Il est constant que le défaut de signature d’une convention d’honoraires ne prive pas l’avocat du droit de percevoir pour ses diligences, dès lors qu’elles sont établies, des honoraires qui sont alors fixés en tenant compte, selon le usages, de la situation de fortune du client, de la difficulté de l’affaire, des frais exposés par l’avocat, de sa notoriété et des diligences accomplies.
En l’espèce, il sera rappelé que le litige se cristallise autour des deux dernières factures restées impayées, les factures préalables ayant toutes été réglées par M. [Y].
S’agissant de la première facture du 7 février 2024, il est mentionné les diligences suivantes 'suivi du dossier et de la procédure depuis le 13 décembre 2023, étude des conclusions et pièces adverses, provision pour établissement des conclusions en réplique, frais de correspondance et de secrétariat'.
M. [Y] la conteste en indiquant que 'maître [F] n’a produit aucune étude des conclusions et pièces adverses, ni analyse, ni recommandation, ni point d’attention’ et 'qu’il attend notamment d’un avocat qu’il examine les conclusions et pièces adverses et qu’il me fasse part des éléments qui revêtent un caractère important'.
Il doit ici être souligné que 'l’étude des conclusions’ s’entend d’un travail intellectuel qui n’est formalisé in fine que par l’établissement des conclusions en replique, au regard précisément de l’examen qui est fait des pièces et écritures adverses. En l’espèce, le conseil produit les échanges de correspondance avec son client, nombreux et détaillés, qui montre notamment que l’avocat a rempli son rôle de conseil et expliquant à son client que certains ajouts qu’il souhaitait opérer n’étaient pas pertinents au regard du litige.
Ainsi, les frais facturés correspondent bien à des diligences du conseil dont il est dûment justifié, sans que le montant sollicité apparaisse exagéré, étant précisé que la TVA ne rémunère pas l’avocat.
S’agissant de la seconde facture, il est mentionné les diligences suivantes 'suivi du dossier et de la procédure depuis le 7/02/2024, finalisation des conclusions récapitulatives n°2, étude et transmission de pièces, frais de correspondance et de secrétariat', pour un montant HT de 700 € (840 € TTC).

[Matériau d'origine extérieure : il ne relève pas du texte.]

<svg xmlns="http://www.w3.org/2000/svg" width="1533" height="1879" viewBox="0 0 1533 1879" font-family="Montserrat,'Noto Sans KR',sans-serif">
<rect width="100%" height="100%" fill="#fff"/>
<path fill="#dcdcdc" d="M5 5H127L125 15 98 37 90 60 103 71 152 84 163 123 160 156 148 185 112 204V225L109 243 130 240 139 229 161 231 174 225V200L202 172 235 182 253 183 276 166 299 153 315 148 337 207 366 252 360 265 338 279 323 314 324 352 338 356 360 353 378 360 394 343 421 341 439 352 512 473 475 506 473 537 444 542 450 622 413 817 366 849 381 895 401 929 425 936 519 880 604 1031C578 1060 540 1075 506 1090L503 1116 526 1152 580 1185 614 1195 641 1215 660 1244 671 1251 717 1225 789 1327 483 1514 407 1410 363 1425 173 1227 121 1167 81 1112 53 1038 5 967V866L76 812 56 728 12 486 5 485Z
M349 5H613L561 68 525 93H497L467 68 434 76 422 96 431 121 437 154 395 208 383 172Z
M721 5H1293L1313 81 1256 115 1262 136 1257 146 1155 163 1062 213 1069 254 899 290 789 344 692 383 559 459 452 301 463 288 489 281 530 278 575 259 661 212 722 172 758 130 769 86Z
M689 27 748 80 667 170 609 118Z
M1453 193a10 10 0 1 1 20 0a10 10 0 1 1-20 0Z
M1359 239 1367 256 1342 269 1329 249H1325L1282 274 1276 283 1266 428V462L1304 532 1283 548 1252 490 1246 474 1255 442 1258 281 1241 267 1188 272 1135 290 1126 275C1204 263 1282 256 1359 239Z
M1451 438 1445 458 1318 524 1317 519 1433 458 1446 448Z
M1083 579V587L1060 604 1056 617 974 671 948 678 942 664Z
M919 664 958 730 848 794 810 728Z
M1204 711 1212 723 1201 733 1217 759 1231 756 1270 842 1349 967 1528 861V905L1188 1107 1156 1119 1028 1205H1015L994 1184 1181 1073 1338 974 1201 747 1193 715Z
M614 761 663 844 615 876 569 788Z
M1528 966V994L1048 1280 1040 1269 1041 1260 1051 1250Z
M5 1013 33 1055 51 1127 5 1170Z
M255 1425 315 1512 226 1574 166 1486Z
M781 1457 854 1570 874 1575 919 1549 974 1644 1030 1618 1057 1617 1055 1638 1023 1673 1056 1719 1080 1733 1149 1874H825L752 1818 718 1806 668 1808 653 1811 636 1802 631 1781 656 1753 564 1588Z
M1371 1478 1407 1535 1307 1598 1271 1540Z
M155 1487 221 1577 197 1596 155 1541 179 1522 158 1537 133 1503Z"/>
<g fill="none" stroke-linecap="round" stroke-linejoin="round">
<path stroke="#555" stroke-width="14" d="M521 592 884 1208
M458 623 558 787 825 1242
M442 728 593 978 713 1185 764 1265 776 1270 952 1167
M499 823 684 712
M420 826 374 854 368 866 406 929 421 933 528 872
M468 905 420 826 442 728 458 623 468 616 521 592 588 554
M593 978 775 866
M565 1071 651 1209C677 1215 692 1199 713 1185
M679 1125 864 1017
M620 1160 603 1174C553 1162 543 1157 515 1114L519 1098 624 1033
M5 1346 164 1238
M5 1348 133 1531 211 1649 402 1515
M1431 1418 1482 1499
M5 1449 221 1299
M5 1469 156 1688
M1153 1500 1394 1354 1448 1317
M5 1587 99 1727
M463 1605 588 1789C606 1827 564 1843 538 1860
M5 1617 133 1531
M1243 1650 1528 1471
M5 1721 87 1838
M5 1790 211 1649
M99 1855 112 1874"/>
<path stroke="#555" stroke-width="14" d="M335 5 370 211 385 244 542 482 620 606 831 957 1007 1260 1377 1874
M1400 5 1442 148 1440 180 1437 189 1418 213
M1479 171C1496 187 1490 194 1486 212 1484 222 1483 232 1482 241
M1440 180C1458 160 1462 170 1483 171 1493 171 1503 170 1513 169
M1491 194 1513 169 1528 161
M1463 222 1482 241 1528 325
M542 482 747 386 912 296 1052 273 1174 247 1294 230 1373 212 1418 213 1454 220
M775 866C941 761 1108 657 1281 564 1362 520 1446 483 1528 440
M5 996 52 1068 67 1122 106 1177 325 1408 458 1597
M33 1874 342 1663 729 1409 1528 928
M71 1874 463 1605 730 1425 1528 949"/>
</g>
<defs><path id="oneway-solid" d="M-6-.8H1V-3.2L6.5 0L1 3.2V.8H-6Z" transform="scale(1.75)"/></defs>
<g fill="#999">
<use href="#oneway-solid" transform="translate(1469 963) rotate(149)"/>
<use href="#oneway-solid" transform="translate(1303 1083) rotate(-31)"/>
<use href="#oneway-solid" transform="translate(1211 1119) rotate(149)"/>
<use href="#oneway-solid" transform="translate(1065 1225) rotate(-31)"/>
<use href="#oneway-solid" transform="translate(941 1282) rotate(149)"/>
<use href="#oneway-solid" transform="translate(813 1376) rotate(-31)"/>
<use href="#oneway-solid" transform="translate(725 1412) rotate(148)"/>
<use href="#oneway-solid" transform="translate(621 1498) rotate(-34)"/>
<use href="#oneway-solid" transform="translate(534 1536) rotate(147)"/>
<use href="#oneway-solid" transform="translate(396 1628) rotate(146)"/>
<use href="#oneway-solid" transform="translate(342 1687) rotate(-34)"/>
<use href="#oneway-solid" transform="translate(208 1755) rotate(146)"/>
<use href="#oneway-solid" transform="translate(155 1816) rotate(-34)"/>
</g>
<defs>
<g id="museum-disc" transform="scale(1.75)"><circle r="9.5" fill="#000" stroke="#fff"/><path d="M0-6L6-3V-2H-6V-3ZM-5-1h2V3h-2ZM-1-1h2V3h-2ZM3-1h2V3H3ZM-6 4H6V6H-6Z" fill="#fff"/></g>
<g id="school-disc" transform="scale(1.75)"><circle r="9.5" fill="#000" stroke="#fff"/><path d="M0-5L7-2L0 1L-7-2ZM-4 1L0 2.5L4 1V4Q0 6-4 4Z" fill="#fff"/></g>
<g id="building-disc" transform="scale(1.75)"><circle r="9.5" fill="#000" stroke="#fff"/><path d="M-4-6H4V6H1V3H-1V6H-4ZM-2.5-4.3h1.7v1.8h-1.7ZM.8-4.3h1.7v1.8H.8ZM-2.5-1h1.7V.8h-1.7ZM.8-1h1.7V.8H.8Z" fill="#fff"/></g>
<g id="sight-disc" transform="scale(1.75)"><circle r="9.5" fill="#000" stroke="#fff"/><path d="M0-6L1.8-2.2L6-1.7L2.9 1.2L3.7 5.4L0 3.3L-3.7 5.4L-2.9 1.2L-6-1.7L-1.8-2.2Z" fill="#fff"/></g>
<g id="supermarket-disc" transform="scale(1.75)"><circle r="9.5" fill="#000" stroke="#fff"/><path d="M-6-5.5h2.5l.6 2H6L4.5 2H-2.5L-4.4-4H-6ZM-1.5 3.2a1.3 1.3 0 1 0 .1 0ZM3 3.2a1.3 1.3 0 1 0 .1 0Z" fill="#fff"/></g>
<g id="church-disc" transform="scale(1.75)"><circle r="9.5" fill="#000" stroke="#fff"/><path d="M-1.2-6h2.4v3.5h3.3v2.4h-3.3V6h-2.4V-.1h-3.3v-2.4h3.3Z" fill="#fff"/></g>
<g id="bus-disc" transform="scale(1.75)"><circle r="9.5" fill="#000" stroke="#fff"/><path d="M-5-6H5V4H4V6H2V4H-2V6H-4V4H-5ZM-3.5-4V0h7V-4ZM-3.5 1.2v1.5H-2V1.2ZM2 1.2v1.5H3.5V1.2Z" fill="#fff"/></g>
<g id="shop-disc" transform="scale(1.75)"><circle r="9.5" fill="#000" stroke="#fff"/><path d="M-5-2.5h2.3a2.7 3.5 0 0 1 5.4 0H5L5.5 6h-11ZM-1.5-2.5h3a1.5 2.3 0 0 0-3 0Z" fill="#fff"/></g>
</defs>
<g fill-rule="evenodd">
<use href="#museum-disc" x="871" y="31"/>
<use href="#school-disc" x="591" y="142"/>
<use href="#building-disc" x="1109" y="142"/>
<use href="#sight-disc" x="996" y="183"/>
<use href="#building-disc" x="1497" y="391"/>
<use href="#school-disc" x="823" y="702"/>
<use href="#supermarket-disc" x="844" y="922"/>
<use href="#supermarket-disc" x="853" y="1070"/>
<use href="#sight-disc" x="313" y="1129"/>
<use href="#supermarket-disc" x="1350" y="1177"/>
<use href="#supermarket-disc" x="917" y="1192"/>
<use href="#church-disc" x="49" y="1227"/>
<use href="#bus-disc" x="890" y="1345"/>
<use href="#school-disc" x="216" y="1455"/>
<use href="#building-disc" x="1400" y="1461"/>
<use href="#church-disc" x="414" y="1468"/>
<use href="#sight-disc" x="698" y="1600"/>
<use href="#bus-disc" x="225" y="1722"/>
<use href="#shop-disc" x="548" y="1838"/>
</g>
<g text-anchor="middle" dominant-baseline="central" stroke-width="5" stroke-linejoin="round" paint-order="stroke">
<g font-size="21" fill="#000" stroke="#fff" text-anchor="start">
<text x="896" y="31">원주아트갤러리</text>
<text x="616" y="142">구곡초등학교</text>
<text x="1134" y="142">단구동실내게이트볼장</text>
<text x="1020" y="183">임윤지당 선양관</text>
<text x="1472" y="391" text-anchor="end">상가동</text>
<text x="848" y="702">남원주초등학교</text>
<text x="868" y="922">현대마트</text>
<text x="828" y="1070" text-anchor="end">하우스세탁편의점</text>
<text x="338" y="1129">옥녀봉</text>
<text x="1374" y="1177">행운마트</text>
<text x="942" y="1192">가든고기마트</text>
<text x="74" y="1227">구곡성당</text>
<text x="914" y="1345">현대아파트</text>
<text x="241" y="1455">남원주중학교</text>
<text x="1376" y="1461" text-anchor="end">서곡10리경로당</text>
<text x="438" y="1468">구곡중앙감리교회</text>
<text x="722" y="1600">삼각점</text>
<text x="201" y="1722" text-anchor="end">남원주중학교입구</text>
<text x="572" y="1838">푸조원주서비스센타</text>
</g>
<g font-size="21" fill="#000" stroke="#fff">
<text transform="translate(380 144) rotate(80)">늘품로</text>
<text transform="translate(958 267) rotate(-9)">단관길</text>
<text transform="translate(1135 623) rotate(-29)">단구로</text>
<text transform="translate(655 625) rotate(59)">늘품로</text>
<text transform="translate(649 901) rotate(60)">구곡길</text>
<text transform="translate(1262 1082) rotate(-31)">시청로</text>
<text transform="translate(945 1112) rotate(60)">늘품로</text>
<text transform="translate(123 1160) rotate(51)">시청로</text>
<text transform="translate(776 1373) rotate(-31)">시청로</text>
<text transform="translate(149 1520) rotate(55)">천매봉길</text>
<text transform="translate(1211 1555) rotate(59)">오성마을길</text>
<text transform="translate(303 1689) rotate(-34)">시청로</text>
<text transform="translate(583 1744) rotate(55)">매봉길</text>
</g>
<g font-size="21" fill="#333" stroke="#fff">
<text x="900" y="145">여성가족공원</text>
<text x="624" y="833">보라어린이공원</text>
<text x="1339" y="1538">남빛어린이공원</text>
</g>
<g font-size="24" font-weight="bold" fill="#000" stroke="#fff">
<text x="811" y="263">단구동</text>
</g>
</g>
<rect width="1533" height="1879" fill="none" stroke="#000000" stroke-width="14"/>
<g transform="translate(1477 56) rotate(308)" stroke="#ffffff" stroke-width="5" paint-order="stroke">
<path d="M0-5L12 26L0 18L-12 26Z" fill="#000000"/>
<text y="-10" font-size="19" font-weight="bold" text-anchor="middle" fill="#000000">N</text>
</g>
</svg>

M. [Y] soutient que cette facture ne correspondrait qu’au 'travail consistant à obtenir la main-courante déposée par mon fils [R] [Y] le 28 décembre 2021 au commissariat de police (…)'. Il indique qu’il acceptera de la régler lorsque cette pièce lui aura été communiquée.
Toutefois, et manifestement, cette facture concerne en réalité pour l’essentiel le suivi de la procédure de séparation de corps.
Si le conseil convient qu’il a adressé deux courriers au commissariat de police de [Localité 5] pour obtenir ladite main-courante, il est constant que cette pièce était sans véritable lien avec l’enjeu strictement pécuniaire du litige, et surtout, il justifié aux débats du suivi de la procédure depuis la facture précédente, notamment par les échanges de mails ou courriers communiqués et l’établissement de nouvelles conclusions comprenant divers ajouts et modifications (cf conclusions du 3 juin 2024).
Là encore, les frais sollicités n’apparaissent pas exagérés au regard du travail fourni dont il est justifié aux débats.
Enfin , la critique formée en rapport avec les prescriptions de l’article 242 nonies A de l’annexe II du code général des impôts n’est pas étayée et les factures querellées sont détaillées en ce qu’elles précisent à quelles prestations elles se rattachent ainsi que le taux de TVA applicable.
Par conséquent, au regard des critères posés à l’article 10 susvisé et en l’absence de diligences manifestement inutiles, l’ordonnance déférée est confirmée en son entier, les frais de taxe ne faisant par ailleurs pas l’objet d’une contestation spécifique.
PAR CES MOTIFS,
Déclarons recevable le recours introduit par M. [V] [Y],
Confirmons l’ordonnance rendue le 8 décembre 2025 par le bâtonnier de l’ordre des avocats de [Localité 2],
Rappelons que la présente procédure est sans dépens.